The lawsuit names Defense Secretary Robert Gates and his predecessor, Donald Rumsfeld, as defendants, charging that both have failed to take aggressive measures to deal with the problem or follow edicts from Congress.

Delays with reporting complaints?
It charges, for example, that Rumsfeld in 2004 delayed naming members to a commission mandated by Congress to investigate the military's handling of sexual assault cases and resisted congressional oversight of the issue. It accuses Gates of violating the plaintiffs' constitutional rights by permitting military commanders to use "nonjudicial punishments" for accused rapists — and failing to meet a congressionally mandated deadline for creating a database that would centralize all reports of rapes and sexual assaults.
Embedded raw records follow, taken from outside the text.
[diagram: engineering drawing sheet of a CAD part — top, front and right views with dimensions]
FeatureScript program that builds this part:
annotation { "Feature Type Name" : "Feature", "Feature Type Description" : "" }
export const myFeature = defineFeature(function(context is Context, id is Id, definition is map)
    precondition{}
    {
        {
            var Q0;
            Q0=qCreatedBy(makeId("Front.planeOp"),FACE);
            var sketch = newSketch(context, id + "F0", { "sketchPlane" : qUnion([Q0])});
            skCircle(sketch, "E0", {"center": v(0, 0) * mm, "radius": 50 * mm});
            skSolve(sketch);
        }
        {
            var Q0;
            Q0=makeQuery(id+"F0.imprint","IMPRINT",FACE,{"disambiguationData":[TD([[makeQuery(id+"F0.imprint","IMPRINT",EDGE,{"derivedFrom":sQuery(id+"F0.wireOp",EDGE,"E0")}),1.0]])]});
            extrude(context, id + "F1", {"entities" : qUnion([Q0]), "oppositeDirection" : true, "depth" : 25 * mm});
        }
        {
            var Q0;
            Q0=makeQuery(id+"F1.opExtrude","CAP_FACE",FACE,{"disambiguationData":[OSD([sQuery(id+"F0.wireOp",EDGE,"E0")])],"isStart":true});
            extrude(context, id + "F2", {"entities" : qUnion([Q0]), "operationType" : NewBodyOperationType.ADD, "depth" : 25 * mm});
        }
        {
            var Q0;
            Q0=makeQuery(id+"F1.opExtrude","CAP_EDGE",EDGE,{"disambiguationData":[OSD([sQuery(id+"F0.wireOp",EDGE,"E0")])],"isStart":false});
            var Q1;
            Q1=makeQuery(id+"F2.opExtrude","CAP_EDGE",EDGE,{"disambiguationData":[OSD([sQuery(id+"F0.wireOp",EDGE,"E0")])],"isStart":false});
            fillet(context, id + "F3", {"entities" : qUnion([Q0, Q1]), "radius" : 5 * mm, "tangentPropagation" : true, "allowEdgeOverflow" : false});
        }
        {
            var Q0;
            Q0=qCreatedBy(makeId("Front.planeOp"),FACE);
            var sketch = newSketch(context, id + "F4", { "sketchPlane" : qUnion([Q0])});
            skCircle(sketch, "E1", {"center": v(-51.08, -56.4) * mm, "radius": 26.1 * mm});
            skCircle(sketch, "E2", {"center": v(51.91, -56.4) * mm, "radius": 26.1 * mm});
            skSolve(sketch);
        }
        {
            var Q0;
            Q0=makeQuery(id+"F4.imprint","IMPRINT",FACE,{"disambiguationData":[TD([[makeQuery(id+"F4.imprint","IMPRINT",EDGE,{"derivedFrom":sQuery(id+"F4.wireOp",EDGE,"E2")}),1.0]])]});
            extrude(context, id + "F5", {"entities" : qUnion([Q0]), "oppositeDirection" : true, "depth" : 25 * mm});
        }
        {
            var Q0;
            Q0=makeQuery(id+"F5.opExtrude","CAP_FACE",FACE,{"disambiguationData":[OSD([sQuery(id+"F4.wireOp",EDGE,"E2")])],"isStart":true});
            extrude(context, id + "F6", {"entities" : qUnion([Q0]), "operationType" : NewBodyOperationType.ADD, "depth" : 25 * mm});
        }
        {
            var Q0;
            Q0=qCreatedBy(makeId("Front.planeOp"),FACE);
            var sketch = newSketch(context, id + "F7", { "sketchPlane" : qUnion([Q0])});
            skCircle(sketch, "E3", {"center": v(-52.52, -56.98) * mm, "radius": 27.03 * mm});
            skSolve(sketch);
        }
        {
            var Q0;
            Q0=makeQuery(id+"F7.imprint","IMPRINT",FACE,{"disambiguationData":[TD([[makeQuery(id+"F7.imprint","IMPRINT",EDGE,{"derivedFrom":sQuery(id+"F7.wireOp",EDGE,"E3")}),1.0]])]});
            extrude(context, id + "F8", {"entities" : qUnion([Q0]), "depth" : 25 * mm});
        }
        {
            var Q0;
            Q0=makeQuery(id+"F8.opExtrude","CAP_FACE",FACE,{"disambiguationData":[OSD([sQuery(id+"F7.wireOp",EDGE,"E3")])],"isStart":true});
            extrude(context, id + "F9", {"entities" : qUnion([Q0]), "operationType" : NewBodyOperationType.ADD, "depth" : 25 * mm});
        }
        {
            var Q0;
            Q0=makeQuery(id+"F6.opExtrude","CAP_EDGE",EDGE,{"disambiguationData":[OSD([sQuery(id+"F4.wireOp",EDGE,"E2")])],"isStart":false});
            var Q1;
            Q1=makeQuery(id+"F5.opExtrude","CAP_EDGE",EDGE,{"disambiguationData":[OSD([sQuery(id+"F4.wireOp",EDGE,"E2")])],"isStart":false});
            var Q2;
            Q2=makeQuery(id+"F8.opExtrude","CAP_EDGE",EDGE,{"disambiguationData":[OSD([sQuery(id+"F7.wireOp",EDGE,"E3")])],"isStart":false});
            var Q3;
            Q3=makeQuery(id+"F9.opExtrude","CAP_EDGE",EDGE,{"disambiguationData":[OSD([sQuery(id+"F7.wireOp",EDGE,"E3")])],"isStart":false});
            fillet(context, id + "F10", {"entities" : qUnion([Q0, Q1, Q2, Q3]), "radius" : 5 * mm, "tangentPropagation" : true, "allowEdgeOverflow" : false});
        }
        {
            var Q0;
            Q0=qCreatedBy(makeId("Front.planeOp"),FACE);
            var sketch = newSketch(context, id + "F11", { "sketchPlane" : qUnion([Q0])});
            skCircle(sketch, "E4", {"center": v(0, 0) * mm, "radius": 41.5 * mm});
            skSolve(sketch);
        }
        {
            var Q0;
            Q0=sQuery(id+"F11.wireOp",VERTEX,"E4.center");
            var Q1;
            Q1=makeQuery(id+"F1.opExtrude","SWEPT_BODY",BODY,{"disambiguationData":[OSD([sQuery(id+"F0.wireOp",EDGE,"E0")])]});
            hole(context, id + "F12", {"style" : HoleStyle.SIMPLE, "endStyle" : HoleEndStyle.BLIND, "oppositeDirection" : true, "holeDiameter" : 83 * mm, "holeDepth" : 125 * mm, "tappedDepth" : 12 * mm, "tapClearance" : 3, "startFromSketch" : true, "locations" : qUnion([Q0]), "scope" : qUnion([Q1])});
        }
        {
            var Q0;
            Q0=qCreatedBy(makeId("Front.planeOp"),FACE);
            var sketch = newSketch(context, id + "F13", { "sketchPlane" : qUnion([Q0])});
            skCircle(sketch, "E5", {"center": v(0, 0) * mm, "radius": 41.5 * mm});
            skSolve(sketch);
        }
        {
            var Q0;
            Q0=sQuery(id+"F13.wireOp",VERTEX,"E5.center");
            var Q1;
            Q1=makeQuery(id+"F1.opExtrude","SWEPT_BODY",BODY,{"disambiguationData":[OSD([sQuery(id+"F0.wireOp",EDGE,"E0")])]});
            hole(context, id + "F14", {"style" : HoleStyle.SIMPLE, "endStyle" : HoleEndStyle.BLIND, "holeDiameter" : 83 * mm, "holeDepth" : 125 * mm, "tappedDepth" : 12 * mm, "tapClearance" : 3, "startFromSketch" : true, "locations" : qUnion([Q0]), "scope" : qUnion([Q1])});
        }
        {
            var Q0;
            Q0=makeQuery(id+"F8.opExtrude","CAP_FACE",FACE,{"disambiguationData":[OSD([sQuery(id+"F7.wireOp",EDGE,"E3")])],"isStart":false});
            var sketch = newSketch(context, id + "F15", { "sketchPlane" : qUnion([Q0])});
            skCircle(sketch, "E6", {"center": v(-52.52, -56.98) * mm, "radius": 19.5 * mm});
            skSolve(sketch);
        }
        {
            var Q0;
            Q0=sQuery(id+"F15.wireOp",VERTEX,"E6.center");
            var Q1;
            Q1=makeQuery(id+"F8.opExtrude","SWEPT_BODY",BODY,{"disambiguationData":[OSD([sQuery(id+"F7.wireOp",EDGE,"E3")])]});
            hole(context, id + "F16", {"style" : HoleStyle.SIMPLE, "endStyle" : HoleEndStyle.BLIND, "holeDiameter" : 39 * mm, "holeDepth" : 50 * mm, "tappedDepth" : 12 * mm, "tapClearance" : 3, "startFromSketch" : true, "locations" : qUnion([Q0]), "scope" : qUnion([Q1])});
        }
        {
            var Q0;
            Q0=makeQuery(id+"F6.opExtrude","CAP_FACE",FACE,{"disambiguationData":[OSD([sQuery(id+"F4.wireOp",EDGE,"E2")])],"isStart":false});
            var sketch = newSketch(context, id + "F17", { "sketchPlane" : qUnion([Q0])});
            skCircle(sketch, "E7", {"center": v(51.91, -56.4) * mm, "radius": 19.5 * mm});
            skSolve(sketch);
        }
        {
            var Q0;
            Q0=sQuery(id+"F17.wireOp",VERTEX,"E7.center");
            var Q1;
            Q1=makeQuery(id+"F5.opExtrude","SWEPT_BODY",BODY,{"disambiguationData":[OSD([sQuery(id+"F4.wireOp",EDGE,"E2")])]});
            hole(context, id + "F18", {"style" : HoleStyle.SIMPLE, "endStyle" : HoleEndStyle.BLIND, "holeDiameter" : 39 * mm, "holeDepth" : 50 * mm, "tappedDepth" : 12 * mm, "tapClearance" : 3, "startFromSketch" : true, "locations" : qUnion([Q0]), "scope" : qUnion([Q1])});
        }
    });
"Sexual assault is a wider societal problem and Secretary Gates has been working with the service chiefs to make sure the U.S. military is doing all it can to prevent and respond to it," Geoff Morrell, Pentagon press secretary, wrote in an e-mail to NBC.

"That means providing more money, personnel, training and expertise, including reaching out to other large institutions such as universities to learn best practices. This is now a command priority, but we clearly still have more work to do in order to ensure all of our service members are safe from abuse," he added.

'I just kind of panicked'
One of the more disturbing stories in the complaint is that of Sarah Albertson, a former Marine corporal at Camp Pendleton who says that after a night of partying, a superior officer climbed into the bed where she was sleeping and forced himself on her.

"I just kind of panicked, froze. I didn't say anything," she said. She admits she was drinking heavily that night, but after reporting the incident, she was still forced to work in the same office as her assailant.

"I was told I needed to suck it up until the end of the investigation and I was told to respect the rank he deserves," she said. Suffering from depression as a result of the experience, she gained 30 pounds and was eventually assigned to a weight-loss training program. The officer in charge was the man she says had raped her. "He was in charge of judging my body," she said.

Albertson — like Havrilla and Gallagher — says the men they accused denied the charges of non-consensual sex, essentially making their cases ones of "he said-she said."

None of the alleged attackers named in the lawsuit was reported to have been convicted. In most cases, the charges were either never pursued or dropped.

In one case, an Army officer who denied one of the alleged sexual assaults was charged with "lying on a sworn statement." In another, an Air Force serviceman who was alleged to have broken into the room of a female coworker at 3 a.m. at Nellis Air Force Base was charged in a court-martial, but on the eve of his trial got off when a a new commander came in and ordered the charges dropped. The alleged rapist was later given an "Airman of the Quarter" award and his accuser transferred to another base.

Albertson, Havrilla and Gallagher all believed their military commanders never took their complaints as seriously as they should have. As much as they say they don't want to sweep this [problem] under the rug, "that’s what they want to do," said Gallagher.

"It's sad in a way that you have to file a lawsuit to get their attention."